> [TASK GOAL]:
Report every line of the records beneath this task that holds the string "ENwr".

> [RECORDS SUPPLIED]:
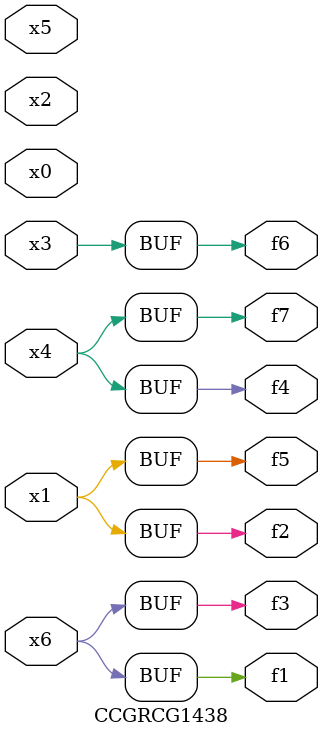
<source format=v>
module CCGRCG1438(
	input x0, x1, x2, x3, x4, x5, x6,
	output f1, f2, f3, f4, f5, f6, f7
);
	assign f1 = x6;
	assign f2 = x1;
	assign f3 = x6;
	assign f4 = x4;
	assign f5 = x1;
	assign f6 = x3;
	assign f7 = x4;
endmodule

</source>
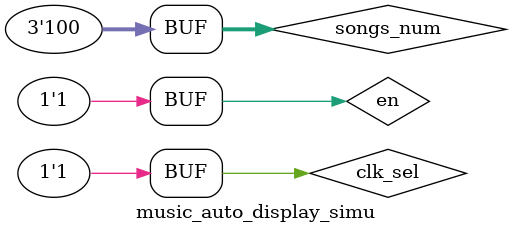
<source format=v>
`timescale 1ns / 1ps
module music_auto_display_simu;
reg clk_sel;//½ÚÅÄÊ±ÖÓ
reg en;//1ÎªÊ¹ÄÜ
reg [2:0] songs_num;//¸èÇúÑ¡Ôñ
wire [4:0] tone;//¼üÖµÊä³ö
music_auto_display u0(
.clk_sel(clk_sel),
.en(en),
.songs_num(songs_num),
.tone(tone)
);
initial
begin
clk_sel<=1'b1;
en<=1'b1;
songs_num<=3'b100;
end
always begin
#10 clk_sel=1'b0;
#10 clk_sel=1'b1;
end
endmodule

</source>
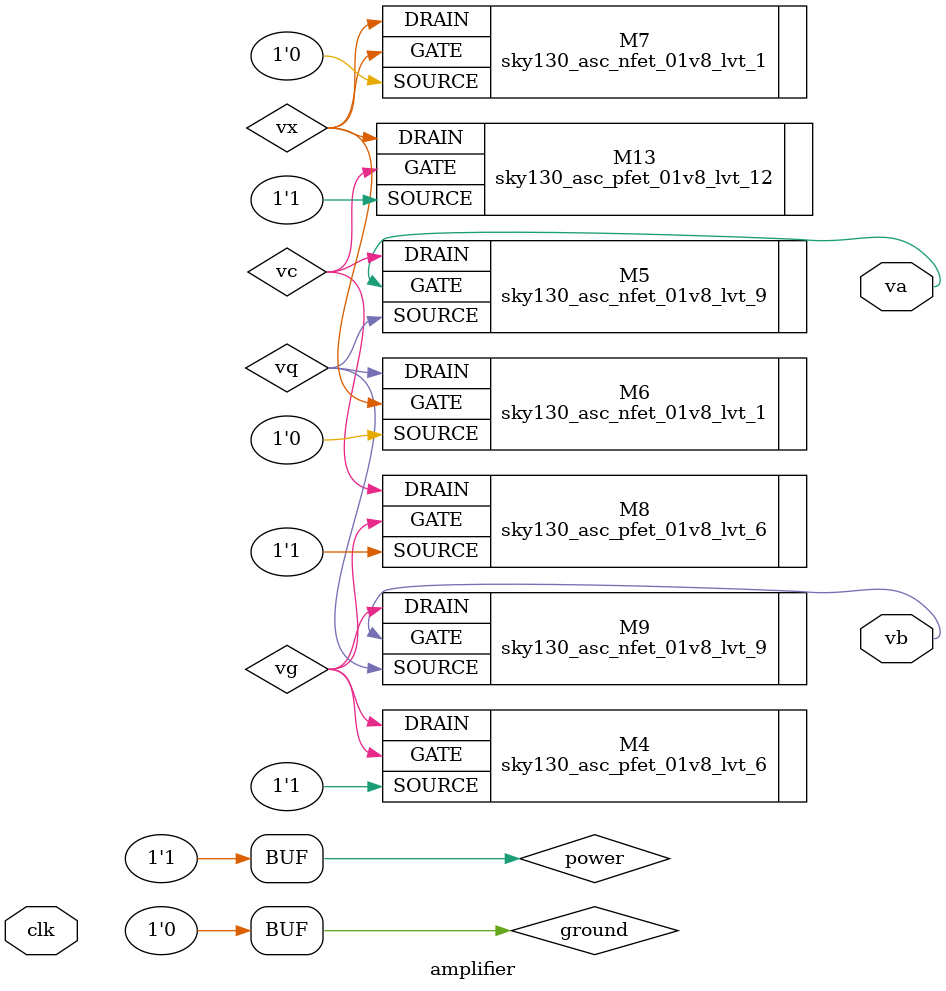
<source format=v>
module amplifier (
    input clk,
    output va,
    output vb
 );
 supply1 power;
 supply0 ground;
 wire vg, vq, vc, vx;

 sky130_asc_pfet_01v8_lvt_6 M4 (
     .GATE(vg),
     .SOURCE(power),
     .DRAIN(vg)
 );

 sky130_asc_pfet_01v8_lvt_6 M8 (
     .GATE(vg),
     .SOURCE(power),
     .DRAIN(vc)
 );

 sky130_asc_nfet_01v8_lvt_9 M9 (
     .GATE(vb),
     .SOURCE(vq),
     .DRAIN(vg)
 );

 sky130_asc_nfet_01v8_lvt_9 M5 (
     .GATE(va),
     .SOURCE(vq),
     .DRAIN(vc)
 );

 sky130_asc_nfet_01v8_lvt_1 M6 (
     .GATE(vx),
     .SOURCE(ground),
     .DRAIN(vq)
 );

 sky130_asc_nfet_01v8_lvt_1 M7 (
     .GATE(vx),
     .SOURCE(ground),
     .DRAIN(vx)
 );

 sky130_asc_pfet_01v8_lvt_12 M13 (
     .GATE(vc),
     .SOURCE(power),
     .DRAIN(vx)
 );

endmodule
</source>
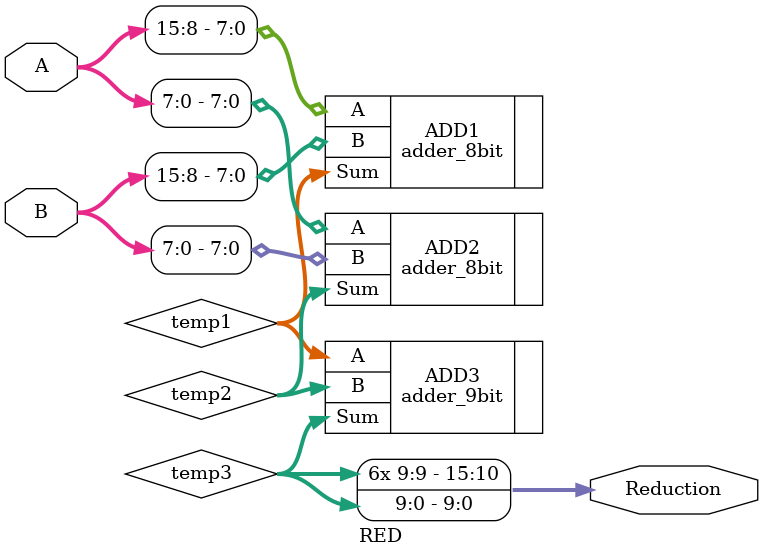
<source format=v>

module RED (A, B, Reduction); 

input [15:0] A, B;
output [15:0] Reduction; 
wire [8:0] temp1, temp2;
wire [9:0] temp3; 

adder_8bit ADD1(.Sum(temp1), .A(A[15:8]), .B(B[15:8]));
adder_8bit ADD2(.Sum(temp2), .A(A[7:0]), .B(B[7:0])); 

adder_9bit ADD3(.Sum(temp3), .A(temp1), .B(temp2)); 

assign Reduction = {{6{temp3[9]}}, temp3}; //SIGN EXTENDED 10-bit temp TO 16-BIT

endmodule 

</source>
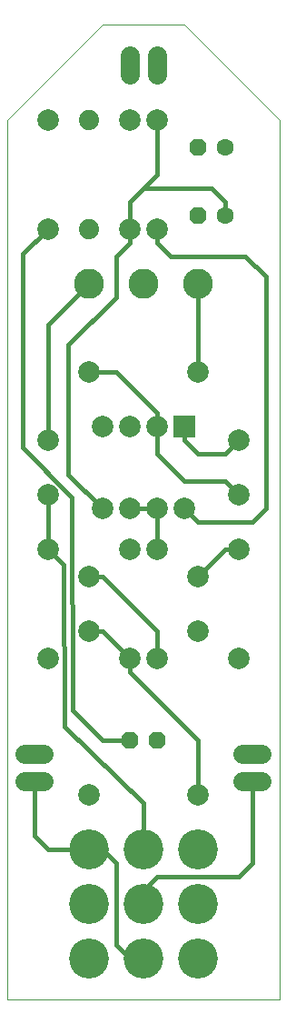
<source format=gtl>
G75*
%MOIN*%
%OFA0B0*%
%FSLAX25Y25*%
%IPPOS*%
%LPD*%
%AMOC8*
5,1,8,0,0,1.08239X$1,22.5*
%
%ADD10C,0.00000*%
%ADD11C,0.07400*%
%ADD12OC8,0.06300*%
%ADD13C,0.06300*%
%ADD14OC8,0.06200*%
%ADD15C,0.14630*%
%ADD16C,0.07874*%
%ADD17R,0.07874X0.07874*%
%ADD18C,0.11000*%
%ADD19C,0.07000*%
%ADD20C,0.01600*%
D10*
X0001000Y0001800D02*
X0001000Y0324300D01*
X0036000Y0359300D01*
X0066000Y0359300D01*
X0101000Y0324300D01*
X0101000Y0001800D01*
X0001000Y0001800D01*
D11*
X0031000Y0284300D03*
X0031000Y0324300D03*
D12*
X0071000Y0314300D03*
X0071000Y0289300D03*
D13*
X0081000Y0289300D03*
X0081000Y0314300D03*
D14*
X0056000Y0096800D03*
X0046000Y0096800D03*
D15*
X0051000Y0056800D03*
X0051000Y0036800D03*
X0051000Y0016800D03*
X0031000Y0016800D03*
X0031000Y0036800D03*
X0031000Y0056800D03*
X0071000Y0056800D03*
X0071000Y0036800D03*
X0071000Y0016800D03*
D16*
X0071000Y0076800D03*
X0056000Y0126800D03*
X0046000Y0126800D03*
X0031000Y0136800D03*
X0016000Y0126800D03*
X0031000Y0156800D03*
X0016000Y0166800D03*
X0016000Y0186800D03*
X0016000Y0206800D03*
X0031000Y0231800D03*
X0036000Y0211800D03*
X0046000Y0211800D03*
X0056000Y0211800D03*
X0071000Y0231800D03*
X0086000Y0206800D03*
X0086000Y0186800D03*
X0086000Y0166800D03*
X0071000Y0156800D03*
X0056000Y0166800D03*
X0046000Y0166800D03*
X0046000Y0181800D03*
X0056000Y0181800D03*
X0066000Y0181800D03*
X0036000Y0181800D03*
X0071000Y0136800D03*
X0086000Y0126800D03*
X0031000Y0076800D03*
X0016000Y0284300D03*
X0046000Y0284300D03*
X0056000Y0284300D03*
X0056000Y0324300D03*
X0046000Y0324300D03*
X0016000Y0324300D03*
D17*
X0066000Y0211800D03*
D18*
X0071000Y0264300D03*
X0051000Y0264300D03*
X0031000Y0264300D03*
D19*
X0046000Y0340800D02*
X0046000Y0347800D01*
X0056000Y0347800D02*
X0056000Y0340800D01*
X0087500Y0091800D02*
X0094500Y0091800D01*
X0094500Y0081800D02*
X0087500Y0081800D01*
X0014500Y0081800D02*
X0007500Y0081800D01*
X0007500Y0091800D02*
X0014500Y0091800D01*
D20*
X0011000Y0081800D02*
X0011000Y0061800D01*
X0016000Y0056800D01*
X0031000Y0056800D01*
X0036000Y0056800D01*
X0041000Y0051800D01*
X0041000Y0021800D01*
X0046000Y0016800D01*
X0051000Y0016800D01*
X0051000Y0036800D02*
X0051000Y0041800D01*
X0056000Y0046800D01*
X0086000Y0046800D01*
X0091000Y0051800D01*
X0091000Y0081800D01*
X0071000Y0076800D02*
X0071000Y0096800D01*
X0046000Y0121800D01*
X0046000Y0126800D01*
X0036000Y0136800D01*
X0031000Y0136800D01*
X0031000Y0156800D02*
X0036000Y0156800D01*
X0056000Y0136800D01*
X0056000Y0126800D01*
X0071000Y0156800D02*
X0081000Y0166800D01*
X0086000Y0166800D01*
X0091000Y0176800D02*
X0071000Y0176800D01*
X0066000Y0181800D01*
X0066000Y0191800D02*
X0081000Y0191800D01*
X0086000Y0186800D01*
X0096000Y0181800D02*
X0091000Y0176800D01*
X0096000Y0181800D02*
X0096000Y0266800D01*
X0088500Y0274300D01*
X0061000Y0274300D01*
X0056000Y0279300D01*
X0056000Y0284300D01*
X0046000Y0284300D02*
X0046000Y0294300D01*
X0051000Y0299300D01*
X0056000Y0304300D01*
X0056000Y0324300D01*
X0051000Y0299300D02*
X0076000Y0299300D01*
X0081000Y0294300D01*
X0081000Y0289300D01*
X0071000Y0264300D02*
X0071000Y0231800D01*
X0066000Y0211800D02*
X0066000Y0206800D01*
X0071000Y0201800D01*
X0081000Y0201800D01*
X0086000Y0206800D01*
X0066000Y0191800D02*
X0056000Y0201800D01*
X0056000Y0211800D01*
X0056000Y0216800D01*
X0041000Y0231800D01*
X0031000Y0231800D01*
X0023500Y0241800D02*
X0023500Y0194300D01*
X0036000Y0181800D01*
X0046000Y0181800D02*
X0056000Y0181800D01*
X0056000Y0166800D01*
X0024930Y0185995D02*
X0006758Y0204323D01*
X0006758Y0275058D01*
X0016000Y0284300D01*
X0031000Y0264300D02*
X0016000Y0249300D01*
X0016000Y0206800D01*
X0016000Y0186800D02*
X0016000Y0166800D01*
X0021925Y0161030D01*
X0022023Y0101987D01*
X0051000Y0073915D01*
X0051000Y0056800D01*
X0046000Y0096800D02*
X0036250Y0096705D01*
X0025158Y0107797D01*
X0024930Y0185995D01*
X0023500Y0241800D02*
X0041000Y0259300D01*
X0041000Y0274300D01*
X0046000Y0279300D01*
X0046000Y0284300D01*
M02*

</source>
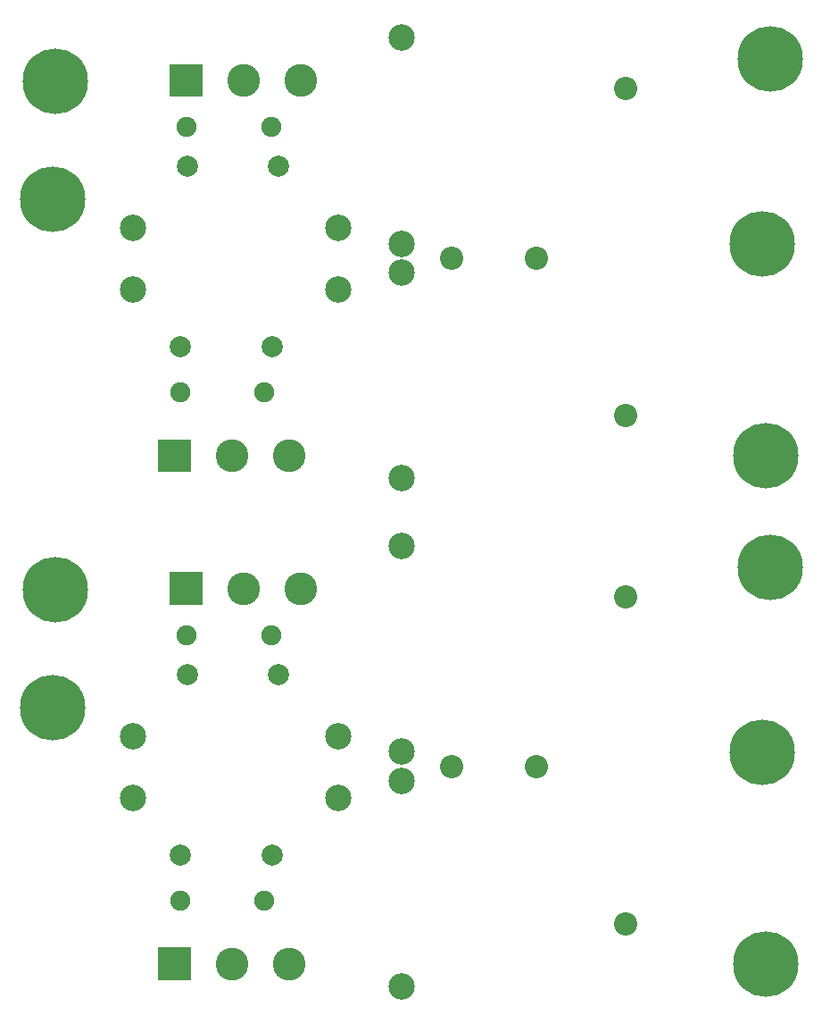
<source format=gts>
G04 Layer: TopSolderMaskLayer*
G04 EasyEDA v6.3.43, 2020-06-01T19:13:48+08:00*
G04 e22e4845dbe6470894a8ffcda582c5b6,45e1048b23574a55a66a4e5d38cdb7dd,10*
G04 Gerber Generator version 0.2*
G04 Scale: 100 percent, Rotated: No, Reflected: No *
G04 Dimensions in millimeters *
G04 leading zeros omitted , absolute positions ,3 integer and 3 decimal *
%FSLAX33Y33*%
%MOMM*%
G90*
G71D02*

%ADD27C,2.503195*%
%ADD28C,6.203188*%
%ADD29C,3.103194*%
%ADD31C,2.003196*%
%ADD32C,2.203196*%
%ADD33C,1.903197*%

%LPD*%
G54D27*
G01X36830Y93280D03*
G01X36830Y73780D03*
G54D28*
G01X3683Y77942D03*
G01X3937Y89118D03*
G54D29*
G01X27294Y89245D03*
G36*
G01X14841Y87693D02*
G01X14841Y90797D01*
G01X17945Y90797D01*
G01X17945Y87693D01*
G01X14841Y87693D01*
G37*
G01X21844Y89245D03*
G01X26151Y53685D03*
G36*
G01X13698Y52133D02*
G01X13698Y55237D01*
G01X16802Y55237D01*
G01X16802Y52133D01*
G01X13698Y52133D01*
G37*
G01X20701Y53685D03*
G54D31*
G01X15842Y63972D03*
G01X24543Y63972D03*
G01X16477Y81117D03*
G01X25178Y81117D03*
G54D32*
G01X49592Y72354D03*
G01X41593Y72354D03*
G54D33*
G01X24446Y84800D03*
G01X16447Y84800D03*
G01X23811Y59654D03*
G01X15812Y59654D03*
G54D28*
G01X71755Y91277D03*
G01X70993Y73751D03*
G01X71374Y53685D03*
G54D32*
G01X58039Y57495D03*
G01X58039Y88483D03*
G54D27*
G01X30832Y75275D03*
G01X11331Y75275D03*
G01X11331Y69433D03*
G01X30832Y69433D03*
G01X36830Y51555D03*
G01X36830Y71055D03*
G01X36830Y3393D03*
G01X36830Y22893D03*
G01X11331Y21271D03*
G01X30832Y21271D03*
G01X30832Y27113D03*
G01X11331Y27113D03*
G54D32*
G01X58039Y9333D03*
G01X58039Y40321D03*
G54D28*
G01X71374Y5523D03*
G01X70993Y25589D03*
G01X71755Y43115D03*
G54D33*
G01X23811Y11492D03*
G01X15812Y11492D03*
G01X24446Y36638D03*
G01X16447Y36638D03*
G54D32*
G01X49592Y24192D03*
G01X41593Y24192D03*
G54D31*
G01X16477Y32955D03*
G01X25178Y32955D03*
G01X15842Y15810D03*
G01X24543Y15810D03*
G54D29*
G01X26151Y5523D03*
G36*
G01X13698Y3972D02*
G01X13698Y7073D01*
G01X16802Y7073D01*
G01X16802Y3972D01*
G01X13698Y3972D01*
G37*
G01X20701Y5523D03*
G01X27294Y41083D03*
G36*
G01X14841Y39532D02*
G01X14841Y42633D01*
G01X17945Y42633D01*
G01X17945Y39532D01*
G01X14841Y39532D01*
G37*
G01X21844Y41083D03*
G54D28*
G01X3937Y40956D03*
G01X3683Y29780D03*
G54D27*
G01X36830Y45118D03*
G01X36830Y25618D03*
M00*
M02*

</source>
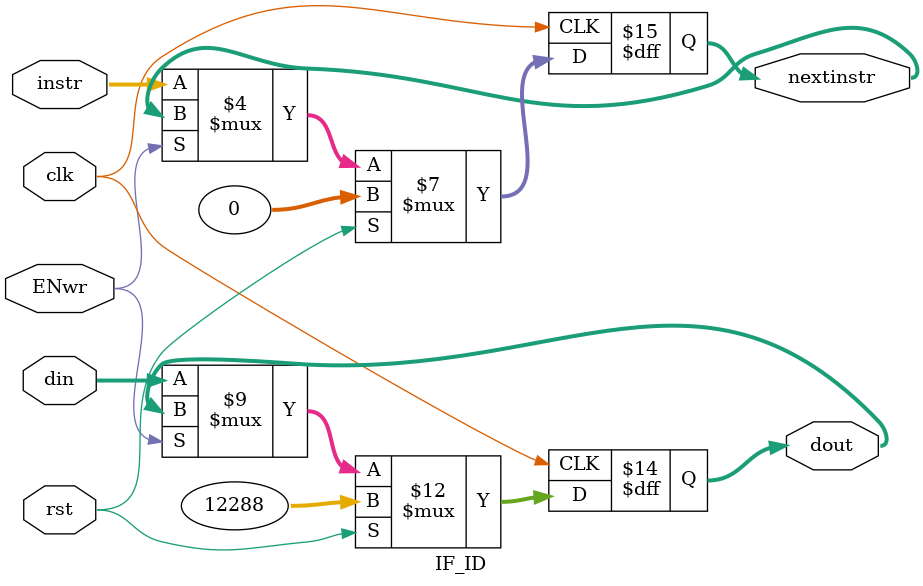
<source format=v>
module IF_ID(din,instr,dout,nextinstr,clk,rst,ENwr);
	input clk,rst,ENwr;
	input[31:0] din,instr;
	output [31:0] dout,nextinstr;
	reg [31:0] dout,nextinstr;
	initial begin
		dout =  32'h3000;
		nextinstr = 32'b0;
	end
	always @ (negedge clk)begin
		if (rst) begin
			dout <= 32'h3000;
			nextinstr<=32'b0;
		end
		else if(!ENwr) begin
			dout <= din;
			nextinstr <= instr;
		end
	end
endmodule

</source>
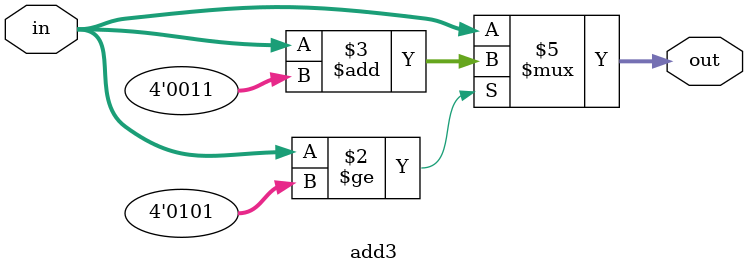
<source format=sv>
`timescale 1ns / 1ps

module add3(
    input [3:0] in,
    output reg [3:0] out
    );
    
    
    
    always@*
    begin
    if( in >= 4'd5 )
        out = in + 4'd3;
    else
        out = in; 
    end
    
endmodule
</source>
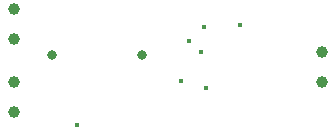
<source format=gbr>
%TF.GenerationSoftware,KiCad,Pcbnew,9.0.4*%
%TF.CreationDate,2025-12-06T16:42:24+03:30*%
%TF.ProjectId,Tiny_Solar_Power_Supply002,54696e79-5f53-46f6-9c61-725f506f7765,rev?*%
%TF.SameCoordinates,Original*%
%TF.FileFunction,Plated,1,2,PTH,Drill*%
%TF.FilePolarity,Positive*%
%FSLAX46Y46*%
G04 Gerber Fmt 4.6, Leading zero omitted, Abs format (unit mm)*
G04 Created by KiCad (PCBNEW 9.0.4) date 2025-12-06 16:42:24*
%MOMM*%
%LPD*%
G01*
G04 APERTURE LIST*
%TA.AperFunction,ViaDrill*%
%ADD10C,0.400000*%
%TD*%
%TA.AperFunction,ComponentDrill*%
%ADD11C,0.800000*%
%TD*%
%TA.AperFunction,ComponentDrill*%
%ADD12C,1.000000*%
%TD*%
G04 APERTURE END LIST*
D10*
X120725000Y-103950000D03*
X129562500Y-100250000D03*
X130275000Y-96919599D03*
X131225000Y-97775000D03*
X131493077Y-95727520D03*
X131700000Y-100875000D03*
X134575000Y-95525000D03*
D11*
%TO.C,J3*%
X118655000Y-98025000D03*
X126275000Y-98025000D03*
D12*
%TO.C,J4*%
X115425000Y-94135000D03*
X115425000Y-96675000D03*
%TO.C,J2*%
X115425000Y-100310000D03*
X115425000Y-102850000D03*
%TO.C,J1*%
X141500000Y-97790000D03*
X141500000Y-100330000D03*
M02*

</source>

> [ANSWER TO THIS TASK]:
module IF_ID(din,instr,dout,nextinstr,clk,rst,ENwr);
	input clk,rst,ENwr;
		else if(!ENwr) begin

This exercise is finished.